═══ Exercise materials

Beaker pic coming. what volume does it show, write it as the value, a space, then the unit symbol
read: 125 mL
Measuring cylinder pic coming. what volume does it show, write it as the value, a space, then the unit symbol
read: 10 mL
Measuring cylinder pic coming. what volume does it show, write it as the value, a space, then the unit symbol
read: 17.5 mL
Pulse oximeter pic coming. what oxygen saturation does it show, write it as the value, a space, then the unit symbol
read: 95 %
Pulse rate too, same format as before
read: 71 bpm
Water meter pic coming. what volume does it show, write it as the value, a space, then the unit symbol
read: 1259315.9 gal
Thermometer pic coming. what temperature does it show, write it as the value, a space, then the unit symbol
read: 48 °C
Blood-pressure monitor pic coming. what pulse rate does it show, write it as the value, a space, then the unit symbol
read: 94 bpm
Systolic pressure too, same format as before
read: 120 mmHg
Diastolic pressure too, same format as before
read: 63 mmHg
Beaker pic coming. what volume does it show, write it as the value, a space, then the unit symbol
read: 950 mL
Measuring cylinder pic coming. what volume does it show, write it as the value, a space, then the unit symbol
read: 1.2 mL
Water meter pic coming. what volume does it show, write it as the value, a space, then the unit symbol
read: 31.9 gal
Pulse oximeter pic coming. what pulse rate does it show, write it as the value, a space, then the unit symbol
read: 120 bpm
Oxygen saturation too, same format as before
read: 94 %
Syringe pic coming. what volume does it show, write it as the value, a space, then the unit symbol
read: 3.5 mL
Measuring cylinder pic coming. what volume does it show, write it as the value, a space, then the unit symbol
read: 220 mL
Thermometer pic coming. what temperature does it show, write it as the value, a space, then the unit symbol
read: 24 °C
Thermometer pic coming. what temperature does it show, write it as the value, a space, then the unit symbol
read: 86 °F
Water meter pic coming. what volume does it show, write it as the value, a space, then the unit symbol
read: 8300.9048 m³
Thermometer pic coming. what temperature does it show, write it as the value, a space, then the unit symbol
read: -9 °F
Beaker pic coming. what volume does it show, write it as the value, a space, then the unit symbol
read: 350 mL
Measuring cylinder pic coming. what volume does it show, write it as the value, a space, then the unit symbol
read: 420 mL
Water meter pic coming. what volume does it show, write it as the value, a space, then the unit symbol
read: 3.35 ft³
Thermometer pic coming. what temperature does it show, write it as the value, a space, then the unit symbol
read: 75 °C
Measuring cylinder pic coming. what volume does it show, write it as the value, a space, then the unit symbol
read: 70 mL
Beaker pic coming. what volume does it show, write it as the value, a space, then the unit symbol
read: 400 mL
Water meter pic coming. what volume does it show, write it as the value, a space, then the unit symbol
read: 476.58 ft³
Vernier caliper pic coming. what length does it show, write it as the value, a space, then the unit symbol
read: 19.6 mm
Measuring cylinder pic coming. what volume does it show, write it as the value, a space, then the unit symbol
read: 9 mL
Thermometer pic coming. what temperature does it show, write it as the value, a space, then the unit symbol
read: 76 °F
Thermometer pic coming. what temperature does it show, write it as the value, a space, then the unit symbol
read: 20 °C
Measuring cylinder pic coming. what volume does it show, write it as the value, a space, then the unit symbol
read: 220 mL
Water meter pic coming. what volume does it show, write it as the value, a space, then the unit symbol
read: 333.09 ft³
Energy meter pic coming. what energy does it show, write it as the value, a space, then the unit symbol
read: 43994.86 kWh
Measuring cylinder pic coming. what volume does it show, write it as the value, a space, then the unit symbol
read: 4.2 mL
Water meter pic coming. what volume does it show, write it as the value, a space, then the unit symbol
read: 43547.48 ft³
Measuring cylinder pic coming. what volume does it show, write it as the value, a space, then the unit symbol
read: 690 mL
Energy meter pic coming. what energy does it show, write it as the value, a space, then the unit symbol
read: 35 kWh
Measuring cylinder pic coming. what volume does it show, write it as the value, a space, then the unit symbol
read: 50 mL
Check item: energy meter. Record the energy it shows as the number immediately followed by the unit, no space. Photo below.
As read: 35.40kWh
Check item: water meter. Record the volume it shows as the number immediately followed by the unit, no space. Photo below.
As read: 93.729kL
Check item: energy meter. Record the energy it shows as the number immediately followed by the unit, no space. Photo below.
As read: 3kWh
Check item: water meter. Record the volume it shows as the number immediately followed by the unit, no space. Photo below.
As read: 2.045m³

══════

** Your instructions **
Rewrite the data from its first line through the line with "read: 17.5 mL", replacing "unit symbol" with "unit abbreviation" and leaving everything else unchanged.

** Your response **
Beaker pic coming. what volume does it show, write it as the value, a space, then the unit abbreviation
read: 125 mL
Measuring cylinder pic coming. what volume does it show, write it as the value, a space, then the unit abbreviation
read: 10 mL
Measuring cylinder pic coming. what volume does it show, write it as the value, a space, then the unit abbreviation
read: 17.5 mL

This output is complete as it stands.